Friday, January 29, 2010

Hither and thither 1/29/10

A multi-course meal of eclectic goodness for your week-ending enjoyment.
  • First, an apology. That's right, from me, to you, Dear Reader. I am sorry that I didn't have THIS up for you, if you endured the president's SOTU speech. Sorry. (Check out the URL.)
  • Want to read a really good response to the State of the Union Ordeal? That would be from... Sarah Palin
  • UPDATE: after that endless saga of a speech, the President has earned himself a new nickname: Oblahblah. (Can't believe I didn't think of that myself; credit to commenter Chadron over at FR.)
  • Legos. So, first of all, did you even know there was such a thing as a "certified Lego professional"? Well, there is; and there are six of them. One of them is Nathan Sawaya. His "art is currently touring North American museums in a show titled, The Art of the Brick." Nathan will do a life-sized Lego statue of you, if you like. Just send him sixteen photos of yourself from various angles. Oh, and $60,000.
  • Not inter-faith, but multi-faith. So a pastor, an imam, and a rabbi walk into a church, a mosque, and a synagogue... and take their congregations. Not a joke. (Thanks to 3GD for the tip.)
  • Doggone it, there should be law against hornets so big that 30 of them can massacre 30,000 honeybees. This isn't the first time we've noted them, though.  It's European honeybees that are so vulnerable. However, Japanese honeybees have a lethal defense. (In fact, that was our first Isn't Evolution Wonderful post.)

▶ **PROVIDED MATERIAL**:
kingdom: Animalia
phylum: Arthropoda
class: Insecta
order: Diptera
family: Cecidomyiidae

...

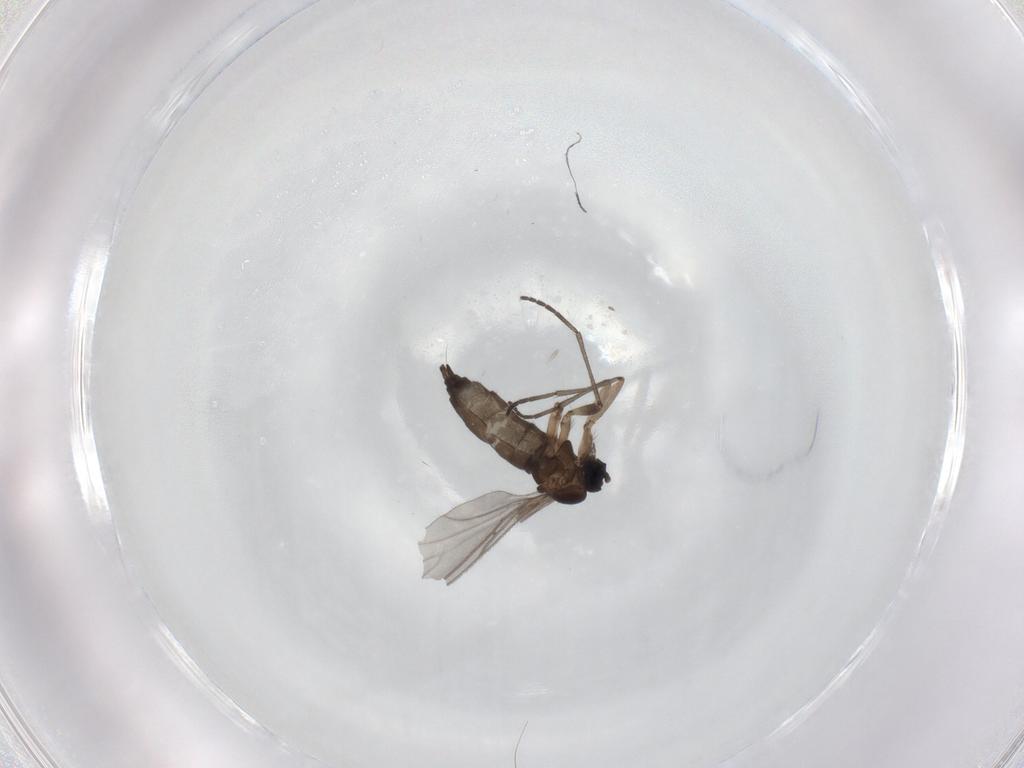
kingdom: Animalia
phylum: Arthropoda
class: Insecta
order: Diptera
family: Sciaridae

▶ **REQUIRED WORK**:
[a] In the "Hither and thither" post, how many certified Lego professionals are there?
[b] Condense the paragraph of the "Hither and thither" post that starts "Legos. So, first of all" into a short bulleted list that keeps its main facts.

▶ **TASK-BY-TASK OUTPUTS**:
[a] There are six.

[b]
- There are six certified Lego professionals, and Nathan Sawaya is one of them.
- His art is touring North American museums in a show called The Art of the Brick.
- He will build a life-sized Lego statue of a person for $60,000 and sixteen photos taken from various angles.